Дети, разумеется, ничем подобным не обладали. Они прекрасно сознавали, что если все девочки станут монахинями, переведутся мальтийцы; и камень, как ни привлекателен он в качестве объекта созерцания, не выполняет работы, не трудится и этим противен Богу, благорасположенному к человеческому труду. Поэтому они, оставаясь пассивными, давали ему говорить и следовали за ним, словно тени, не теряя бдительности. Наблюдение в различных формах продолжалось три года.

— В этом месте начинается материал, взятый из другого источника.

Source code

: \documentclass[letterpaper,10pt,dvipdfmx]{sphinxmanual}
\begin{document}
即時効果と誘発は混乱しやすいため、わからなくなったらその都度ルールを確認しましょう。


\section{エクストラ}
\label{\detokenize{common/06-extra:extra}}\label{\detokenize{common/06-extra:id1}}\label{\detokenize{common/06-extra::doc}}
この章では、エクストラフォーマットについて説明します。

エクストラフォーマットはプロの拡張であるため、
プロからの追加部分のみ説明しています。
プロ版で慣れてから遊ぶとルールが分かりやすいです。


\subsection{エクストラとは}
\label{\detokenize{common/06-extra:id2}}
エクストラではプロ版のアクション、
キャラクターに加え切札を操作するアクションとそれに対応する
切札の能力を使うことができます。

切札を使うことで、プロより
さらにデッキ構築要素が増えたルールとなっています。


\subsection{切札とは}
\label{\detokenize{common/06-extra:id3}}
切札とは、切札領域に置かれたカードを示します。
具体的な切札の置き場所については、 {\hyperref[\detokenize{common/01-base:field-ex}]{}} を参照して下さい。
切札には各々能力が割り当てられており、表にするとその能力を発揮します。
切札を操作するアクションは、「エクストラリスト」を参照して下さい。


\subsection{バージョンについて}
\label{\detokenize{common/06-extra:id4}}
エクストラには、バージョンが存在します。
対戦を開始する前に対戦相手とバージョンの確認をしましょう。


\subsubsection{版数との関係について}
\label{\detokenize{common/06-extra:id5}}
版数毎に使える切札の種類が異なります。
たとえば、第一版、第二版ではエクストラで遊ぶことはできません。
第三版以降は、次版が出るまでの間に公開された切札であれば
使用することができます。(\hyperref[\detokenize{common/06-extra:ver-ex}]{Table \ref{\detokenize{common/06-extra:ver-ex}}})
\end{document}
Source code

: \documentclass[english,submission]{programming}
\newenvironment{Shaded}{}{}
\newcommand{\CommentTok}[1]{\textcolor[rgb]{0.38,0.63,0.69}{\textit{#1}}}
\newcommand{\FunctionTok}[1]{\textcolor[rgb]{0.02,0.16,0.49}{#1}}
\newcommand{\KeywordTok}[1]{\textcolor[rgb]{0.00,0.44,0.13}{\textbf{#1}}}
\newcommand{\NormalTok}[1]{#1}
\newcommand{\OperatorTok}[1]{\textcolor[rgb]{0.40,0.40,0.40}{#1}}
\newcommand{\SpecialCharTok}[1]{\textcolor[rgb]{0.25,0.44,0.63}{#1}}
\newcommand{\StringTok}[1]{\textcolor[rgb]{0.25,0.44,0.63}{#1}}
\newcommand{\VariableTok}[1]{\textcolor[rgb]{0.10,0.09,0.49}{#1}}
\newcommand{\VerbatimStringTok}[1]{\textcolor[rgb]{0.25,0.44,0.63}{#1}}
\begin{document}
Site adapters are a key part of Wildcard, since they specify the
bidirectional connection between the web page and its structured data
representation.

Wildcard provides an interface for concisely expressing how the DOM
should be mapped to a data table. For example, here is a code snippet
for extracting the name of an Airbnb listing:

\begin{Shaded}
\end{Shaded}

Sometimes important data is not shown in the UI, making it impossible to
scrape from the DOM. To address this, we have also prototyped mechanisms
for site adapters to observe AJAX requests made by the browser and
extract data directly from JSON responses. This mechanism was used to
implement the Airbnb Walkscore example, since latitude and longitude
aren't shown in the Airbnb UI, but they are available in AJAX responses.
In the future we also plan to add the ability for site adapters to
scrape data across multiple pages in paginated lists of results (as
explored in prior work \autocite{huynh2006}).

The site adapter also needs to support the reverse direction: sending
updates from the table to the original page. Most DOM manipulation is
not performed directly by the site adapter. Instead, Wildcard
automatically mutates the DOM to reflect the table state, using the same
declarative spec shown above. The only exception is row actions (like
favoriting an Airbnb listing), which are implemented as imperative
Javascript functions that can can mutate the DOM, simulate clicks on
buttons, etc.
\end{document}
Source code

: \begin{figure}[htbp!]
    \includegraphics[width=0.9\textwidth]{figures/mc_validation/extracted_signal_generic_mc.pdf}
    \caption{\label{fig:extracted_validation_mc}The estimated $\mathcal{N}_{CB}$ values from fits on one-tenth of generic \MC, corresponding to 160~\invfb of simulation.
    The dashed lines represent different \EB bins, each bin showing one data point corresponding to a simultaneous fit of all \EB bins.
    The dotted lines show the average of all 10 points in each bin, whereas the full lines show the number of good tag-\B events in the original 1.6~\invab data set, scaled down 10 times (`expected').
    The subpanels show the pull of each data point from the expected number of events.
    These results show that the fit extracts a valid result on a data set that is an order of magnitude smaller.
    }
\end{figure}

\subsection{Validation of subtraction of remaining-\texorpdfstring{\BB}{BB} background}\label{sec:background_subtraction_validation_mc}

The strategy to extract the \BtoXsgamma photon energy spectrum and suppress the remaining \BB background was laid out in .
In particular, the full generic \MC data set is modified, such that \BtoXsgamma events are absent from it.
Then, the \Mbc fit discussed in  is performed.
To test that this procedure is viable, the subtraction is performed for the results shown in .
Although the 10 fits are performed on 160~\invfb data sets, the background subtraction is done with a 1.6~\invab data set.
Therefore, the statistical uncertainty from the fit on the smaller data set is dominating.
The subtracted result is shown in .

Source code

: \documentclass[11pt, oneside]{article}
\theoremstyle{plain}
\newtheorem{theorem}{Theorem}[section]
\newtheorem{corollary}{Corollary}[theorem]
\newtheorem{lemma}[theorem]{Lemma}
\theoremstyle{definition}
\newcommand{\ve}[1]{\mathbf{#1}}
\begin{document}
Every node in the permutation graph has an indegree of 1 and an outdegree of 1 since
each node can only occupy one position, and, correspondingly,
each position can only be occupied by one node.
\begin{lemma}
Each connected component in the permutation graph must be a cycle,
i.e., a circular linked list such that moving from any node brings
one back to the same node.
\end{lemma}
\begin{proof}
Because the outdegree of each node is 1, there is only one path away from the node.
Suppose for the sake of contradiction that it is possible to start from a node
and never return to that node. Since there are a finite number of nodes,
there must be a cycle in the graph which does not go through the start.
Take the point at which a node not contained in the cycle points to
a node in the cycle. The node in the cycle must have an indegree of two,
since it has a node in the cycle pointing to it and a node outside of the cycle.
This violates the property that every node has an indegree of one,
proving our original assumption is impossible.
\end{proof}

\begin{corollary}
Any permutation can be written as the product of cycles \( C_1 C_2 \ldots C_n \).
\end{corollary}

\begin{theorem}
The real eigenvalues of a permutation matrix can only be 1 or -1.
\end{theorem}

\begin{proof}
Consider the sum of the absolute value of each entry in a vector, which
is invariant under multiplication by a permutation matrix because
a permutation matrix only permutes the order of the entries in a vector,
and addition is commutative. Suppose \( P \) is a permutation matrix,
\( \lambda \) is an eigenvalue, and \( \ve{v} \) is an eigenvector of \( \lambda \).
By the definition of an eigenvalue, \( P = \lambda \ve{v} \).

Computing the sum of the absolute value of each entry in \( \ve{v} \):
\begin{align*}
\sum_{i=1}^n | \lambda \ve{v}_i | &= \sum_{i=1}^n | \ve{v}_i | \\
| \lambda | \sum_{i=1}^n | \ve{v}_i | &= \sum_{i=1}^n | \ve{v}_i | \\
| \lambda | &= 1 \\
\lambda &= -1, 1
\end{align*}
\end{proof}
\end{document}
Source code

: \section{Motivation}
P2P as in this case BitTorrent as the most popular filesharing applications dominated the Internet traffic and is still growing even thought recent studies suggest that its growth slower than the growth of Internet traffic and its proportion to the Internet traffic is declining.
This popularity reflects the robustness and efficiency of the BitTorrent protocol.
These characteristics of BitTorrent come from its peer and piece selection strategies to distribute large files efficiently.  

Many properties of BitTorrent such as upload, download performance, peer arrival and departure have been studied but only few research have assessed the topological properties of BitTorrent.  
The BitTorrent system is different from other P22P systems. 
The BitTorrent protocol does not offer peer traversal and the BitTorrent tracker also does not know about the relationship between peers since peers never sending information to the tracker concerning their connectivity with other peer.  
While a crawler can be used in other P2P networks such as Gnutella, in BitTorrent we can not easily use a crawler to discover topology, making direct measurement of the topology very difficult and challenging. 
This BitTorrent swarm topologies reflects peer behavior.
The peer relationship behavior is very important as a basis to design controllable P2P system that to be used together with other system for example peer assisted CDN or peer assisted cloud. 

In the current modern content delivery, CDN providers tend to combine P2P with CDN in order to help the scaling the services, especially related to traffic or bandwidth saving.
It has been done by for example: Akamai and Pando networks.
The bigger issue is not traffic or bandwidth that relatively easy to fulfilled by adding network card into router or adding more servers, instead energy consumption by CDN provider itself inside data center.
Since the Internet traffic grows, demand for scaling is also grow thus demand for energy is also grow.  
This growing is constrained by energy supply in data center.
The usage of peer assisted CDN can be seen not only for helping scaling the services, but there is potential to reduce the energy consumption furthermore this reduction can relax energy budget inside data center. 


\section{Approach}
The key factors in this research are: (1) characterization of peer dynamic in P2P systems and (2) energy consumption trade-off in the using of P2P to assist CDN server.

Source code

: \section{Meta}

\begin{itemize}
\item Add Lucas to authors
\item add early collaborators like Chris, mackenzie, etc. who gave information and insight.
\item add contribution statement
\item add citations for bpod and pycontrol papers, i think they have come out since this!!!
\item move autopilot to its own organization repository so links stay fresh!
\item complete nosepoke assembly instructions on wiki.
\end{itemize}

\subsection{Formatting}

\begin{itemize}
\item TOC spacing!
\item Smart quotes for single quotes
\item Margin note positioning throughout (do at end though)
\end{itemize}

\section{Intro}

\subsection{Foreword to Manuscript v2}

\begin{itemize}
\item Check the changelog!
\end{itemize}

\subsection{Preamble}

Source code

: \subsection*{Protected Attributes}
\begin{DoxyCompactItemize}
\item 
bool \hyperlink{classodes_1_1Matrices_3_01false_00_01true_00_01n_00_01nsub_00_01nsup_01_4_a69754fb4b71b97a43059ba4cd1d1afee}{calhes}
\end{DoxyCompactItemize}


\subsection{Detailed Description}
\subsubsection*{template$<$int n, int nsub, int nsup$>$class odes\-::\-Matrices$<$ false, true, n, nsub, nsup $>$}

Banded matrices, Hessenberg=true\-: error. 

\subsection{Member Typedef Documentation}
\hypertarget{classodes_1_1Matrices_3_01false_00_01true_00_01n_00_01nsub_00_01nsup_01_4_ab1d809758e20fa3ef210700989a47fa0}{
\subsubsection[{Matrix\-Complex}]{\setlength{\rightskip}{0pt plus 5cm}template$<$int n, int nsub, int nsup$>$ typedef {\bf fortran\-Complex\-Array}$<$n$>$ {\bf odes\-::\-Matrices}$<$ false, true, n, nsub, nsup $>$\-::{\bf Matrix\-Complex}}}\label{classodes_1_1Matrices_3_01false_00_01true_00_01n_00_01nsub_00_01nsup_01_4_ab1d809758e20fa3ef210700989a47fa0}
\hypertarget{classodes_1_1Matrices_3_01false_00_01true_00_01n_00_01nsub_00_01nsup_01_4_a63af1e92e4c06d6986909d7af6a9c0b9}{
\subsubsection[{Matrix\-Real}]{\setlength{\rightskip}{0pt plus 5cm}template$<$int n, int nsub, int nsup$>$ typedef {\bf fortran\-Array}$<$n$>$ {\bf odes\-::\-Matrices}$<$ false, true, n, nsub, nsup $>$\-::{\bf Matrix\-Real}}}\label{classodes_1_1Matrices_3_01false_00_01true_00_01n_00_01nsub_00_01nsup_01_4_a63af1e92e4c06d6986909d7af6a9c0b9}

С явным ослаблением осады, начавшимся, возможно, в день прогулки Фаусто и Елены, слежка лишь усилилась, поскольку оставалось больше времени.

Усилились — возможно, в тот же день — и трения между Фаусто и Еленой — такие же, как непрерывное нудное трение листьев тогда в парке. Мелкие споры, к несчастью, возникали из-за тебя, Паола. Будто оба супруга вновь открыли для себя родительские обязанности. Располагая бОльшим временем, они с запоздалым интересом окружили ребенка нравственными наставлениями, материнской любовью и утешением в минуты страха. Оба не проявляли особой сноровки, и всякий раз их усилия неизбежно перемещались с ребенка друг на друга. В такие моменты ребенок чаще всего тихонько убегал выслеживать Плохого Священника.

Пока однажды вечером Елена не дорассказала о своей встрече с Плохим Священником. Сам спор не записан сколько-нибудь подробно; лишь:

Наши слова становились все раздраженнее, громче, злее, пока в конце концов она не закричала:

— Ребенок! Мне следовало сделать так, как сказал он… — Потом, осознав смысл своих слов, умолкла и отодвинулась; я схватил ее.

— Он сказал, — я тряс ее, пока она не заговорила. Думаю, я бы ее убил.

В конце концов: — Плохой Священник сказал мне избавиться от ребенка. Сказал, что знает как. Я бы так и поступила. Но повстречала отца Аваланша. Случайно.